В большом, главном своем письме Сталину — том, на которое Сталин отозвался своим телефонным звонком, — Булгаков не скрыл, что испытывает «глубокий скептицизм в отношении революционного процесса, происходящего в моей отсталой стране», и даже откровенно признался, что вообще не является сторонником каких-либо революционных процессов, предпочитая им «Великую Эволюцию».

Не скрыв этих своих взглядов от «Правительства СССР», к которому обращался, Булгаков тем более не скрывал их от друзей, приятелей, литературных коллег.

Те — в ответ — над ним добродушно подтрунивали:

Ну, что вы все скопом напали на Мишу?.. Что вы хотите от него? — сказал Ильф. — Миша только-только, скрепя сердце, примирился с освобождением крестьян от крепостной зависимости, а вы хотите, чтобы он сразу стал бойцом социалистической революции. Подождать надо!

(А. Эрлих. Они работали в газете. Знамя. 1958. № 8. Стр. 173)

Шутка, конечно. Но в этой шутке было много правды. Среди писателей своей генерации Булгаков был белой вороной.

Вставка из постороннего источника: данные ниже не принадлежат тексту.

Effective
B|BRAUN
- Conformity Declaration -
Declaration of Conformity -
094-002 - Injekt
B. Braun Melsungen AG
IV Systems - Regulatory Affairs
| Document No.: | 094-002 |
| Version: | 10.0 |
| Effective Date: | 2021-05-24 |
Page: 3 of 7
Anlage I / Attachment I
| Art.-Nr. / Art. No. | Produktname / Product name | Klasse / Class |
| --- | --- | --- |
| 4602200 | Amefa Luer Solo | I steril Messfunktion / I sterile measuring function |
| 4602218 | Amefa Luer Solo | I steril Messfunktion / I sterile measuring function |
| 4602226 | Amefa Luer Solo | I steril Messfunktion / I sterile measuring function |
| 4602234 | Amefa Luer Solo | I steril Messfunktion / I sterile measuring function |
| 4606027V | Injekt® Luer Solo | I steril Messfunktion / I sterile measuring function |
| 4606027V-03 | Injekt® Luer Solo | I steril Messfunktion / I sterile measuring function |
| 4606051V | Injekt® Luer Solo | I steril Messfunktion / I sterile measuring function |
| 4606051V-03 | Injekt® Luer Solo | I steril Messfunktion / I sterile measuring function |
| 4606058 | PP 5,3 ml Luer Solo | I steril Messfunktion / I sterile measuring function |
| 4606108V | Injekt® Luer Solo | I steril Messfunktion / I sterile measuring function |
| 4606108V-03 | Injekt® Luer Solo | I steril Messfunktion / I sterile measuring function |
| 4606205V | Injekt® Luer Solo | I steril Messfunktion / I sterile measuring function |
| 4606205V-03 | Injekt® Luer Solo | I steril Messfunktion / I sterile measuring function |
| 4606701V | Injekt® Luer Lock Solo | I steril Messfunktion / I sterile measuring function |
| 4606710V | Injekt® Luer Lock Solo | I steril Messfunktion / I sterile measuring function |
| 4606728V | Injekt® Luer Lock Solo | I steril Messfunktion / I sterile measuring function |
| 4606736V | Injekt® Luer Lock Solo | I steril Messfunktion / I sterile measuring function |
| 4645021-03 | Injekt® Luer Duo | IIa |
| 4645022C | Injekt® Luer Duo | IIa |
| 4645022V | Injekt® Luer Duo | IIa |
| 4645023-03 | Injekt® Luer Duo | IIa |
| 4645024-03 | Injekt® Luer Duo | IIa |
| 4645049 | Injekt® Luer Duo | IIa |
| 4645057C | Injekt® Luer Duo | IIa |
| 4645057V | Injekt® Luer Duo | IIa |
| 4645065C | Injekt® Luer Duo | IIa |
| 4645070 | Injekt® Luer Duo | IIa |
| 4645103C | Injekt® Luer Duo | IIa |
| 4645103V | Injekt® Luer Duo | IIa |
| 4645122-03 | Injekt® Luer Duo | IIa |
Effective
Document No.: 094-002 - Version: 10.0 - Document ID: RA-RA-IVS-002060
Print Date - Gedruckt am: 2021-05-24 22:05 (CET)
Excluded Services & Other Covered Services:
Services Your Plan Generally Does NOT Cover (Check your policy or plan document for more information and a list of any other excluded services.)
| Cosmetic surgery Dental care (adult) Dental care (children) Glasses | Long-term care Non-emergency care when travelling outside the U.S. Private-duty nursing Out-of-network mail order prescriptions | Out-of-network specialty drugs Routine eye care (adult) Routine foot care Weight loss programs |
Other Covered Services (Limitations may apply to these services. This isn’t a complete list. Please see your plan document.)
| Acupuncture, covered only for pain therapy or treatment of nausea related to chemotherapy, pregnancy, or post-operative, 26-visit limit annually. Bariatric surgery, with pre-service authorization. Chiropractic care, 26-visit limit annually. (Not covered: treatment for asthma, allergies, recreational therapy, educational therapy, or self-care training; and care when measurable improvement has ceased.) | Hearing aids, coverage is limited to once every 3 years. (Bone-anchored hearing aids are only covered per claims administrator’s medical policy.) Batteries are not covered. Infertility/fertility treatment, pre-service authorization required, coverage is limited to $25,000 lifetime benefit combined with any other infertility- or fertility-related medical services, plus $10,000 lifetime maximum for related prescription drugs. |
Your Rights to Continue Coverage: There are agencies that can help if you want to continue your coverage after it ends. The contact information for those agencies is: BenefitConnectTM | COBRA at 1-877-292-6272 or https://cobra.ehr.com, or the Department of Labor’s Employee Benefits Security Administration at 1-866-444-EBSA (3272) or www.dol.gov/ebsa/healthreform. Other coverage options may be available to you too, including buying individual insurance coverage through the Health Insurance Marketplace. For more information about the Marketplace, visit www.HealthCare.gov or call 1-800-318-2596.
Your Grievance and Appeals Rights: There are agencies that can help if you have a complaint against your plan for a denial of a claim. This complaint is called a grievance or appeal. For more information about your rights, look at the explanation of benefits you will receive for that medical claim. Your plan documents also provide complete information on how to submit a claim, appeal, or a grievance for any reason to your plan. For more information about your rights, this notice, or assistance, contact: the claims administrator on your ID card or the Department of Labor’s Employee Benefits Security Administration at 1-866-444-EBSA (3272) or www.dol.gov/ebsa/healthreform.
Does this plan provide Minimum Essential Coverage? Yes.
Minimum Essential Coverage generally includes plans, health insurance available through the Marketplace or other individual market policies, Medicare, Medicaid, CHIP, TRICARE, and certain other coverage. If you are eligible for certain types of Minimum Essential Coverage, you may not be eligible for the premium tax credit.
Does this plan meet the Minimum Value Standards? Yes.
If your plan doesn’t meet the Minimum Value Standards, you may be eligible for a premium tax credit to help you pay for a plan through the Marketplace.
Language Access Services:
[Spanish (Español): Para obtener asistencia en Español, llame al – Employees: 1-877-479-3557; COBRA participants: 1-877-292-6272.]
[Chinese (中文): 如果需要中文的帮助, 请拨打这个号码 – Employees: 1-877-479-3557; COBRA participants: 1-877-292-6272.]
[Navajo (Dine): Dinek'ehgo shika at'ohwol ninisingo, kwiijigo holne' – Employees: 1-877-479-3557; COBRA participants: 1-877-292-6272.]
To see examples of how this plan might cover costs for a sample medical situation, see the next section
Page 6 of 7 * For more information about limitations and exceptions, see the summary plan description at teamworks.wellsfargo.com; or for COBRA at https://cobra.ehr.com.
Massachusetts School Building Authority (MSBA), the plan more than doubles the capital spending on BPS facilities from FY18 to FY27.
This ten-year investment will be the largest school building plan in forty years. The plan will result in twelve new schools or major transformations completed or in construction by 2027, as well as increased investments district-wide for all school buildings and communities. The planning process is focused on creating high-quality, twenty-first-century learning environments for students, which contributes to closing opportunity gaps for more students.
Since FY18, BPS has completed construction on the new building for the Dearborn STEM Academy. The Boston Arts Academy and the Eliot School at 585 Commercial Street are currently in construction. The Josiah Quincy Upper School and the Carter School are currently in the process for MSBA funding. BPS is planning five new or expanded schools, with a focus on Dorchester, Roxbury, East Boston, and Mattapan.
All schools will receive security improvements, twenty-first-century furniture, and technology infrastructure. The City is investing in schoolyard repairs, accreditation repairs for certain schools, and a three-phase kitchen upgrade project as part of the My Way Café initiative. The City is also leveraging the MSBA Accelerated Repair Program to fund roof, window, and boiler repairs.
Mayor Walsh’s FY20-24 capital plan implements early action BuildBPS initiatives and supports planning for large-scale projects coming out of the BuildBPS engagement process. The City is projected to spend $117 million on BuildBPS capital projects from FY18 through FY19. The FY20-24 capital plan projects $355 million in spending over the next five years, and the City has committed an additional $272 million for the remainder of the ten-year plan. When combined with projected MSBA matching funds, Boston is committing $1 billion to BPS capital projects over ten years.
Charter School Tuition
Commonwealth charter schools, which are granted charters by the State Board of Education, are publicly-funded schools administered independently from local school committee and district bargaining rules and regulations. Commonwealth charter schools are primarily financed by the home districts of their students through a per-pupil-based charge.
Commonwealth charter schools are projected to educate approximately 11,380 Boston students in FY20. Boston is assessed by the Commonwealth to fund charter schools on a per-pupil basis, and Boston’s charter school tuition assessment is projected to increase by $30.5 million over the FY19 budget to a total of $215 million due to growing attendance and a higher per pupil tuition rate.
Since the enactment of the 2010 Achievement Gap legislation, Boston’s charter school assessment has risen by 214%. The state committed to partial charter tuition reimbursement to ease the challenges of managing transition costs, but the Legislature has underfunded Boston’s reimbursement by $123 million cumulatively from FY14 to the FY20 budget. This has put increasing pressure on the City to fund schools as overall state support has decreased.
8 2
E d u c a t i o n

В главе «Сталин и Мандельштам» я писал:

…Чтобы попытка прославления Сталина ему удалась, она должна была быть искренней. Он должен был найти в своей душе хоть маленький уголок, хоть крошечный закоулок, не выходя из которого можно было бы убедить себя, что Сталин — не только палач и тупица, играющий «услугами полулюдей», «тип паразита» и «воплощение нетворческого начала», но и человек, с которым связаны какие-то светлые надежды.

Мандельштаму найти такую «точку опоры» помогло его отношение к рухнувшему, вдребезги разбившемуся старому миру:

«Ничего, ничего я там не оставил», — страстно восклицал он.

Он признавал только настоящее. Прошлого для него не существовало. Возвращаться некуда…

(Эмма Герштейн. Мемуары. Санкт-Петербург. 1998, стр. 18.)

То же мог бы сказать о себе и Зощенко.

Я вспомнил этот мир. Вспомнил людей, окружающих меня. Вспомнил взаимоотношения.

Нет сомнения, это был несчастный мир…

Какое странное и смешанное чувство я испытал! Какую боль я почувствовал, когда вдруг понял, что этот мир я никогда больше не увижу. И какую радость при этом я испытал!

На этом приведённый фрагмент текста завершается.